Unnamed: 0,TimeUTC,Unnamed: 2
0,2018-12-18 15:00:00.0000000,90
1,2018-12-18 15:00:00.0000000,89
2,2018-12-18 15:00:00.0000000,88
3,2018-12-18 15:00:00.0000000,87
4,2018-12-18 15:00:00.0000000,86


To find the maximum of clients visit the spa at one time, we could Max command in SQL. 
However from the table above we can tell the maximun people in the spa at one time is 90

## Potential fraud

After showing the results to your team, a senior analyst raised a concern that the number is unsual high. She thinks that there might be a potential fraud in which a multiple people enter the spa using only one membership. 

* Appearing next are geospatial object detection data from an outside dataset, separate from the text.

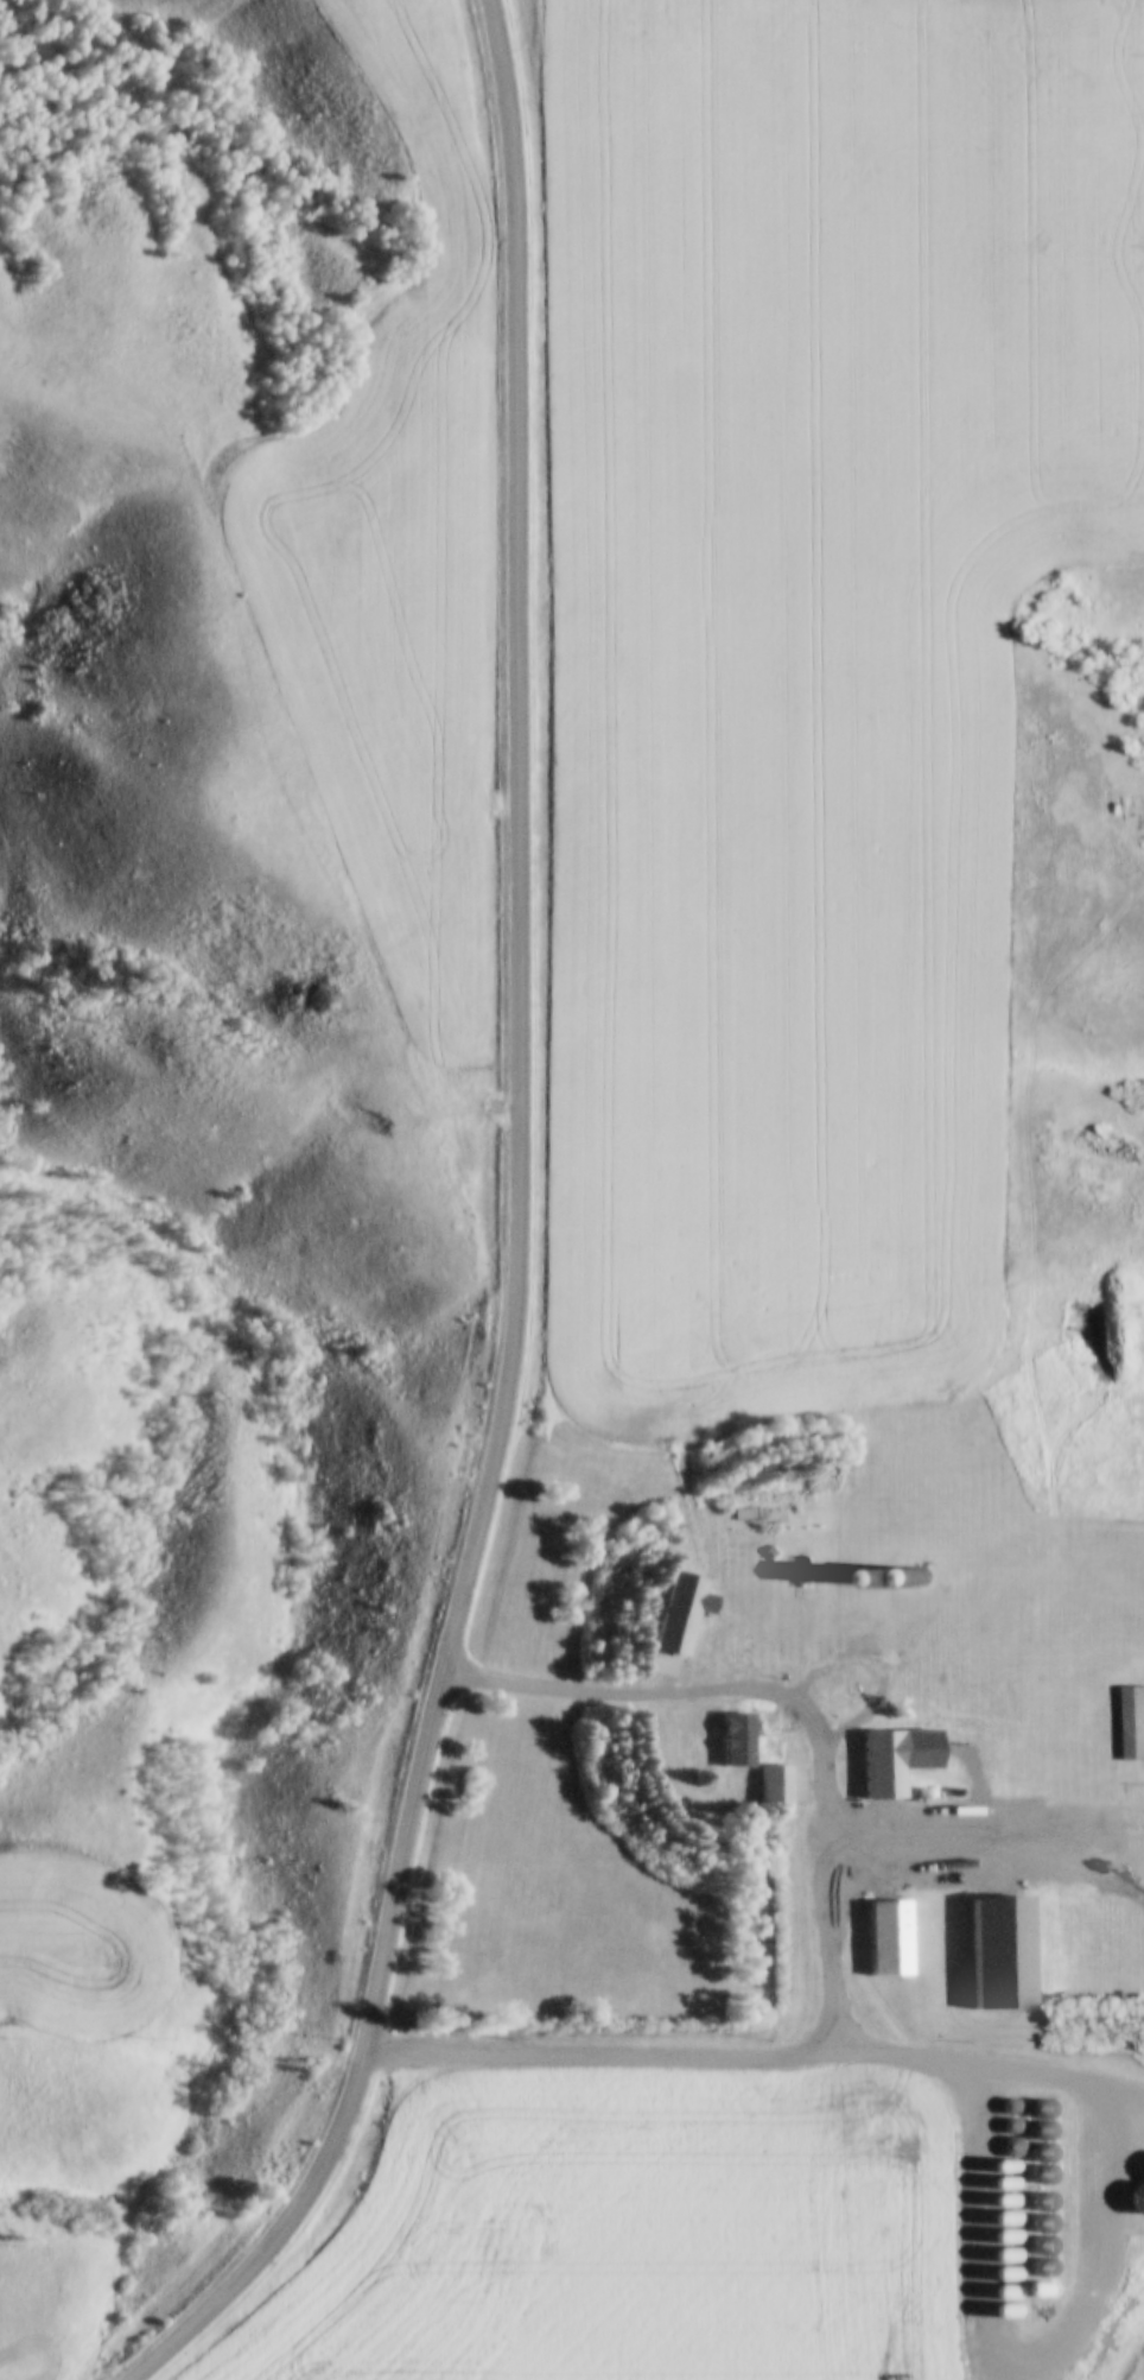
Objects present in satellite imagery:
road: (517, 1022)
building: (881, 1560)
building: (680, 1615)
building: (1134, 1724)
building: (749, 1731)
building: (879, 1765)
building: (781, 1787)
road: (828, 1930)
building: (886, 1938)
building: (996, 1954)
road: (989, 2162)
road: (283, 2226)

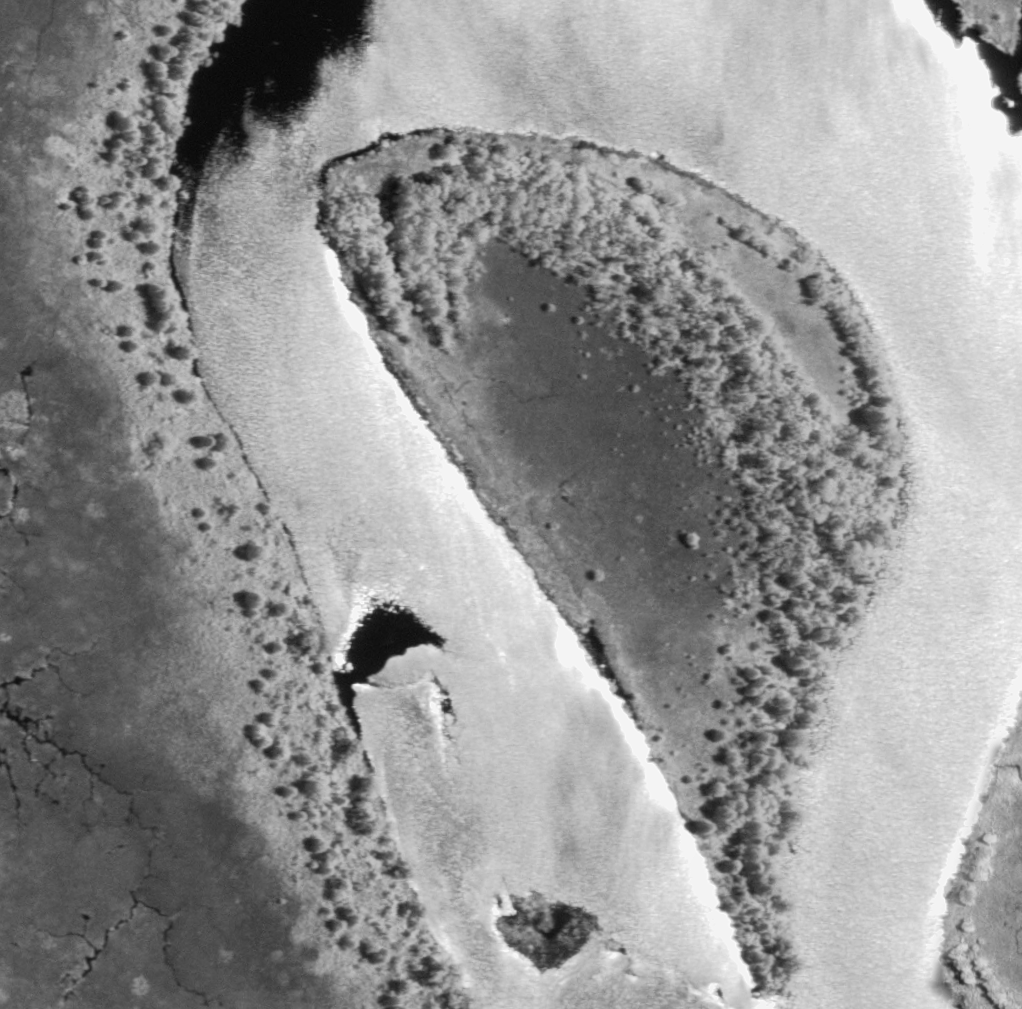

We know that the company gives each customer one pass for personal use and a single guest pass. The  check-in and check-out data for each client and guest passes tie back to the base customer ID. Therefore we know that there might be overlap when a client and guest both check in together. However if there are more than 2 overlapping entries for a single client, it's a violation to our business rule.

We can identify the clients that violiated our rules by apply the similar method we applied previously. However we will look into each customer ID other than overrall customer base. 
To do so, we reuse the previous queries but in the Row_number commands we use 'PARTITION BY CustomerID' to count their entries seperately.

In [69]:
cursor = cnxn.cursor()
cursor.execute("Drop TABLE IF EXISTS #StartStopOrder")
cnxn.commit()

In [70]:
cursor = cnxn.cursor()
cursor.execute(" WITH #StartStopPoints AS ( \
                    SELECT dsv.CustomerID, dsv.CustomerVisitStart AS TimeUTC, 1 AS EntryCount, \
                        Row_number() OVER (PARTITION BY dsv.CustomerID ORDER BY dsv.CustomerVisitStart ) AS StartOrdinal \
                    FROM dbo.DaySpaVisit dsv \
                UNION ALL \
                    SELECT dsv.CustomerID, dsv.CustomerVisitEnd AS TimeUTC, -1 AS EntryCount, NULL AS StartOrdinal \
                    FROM dbo.DaySpaVisit dsv) \
                SELECT s.*, ROW_NUMBER() OVER ( PARTITION BY s.CustomerID ORDER BY s.TimeUTC, s.StartOrdinal) AS StartOrEndOrdinal \
                    INTO #StartStopOrder \
                FROM #StartStopPoints s ")
cnxn.commit()

In [36]:
query = "SELECT s.CustomerID, MAX(2 * s.StartOrdinal - s.StartOrEndOrdinal) AS MaxConcurrentCustomerVisits \
        FROM #StartStopOrder s \
        WHERE s.EntryCount = 1 \
        GROUP BY s.CustomerID \
        HAVING MAX(2 * s.StartOrdinal - s.StartOrEndOrdinal) > 2 \
        ORDER BY MaxConcurrentCustomerVisits desc"
x =pd.read_sql(query, cnxn)
x

Unnamed: 0,CustomerID,MaxConcurrentCustomerVisits
0,79,4
1,19,3
2,25,3
3,85,3
4,16,3
5,53,3
6,71,3
7,17,3
8,31,3
9,60,3


In [73]:
#total of customers
query = "SELECT COUNT(DISTINCT CustomerID) as total_customers FROM DaySpaVisit"

x =pd.read_sql(query, cnxn)
x.head()

Unnamed: 0,total_customers
0,90


We can conclude that there're 33 clients that violated our rule. Considering we only have 90 customers, this is a high number of violation!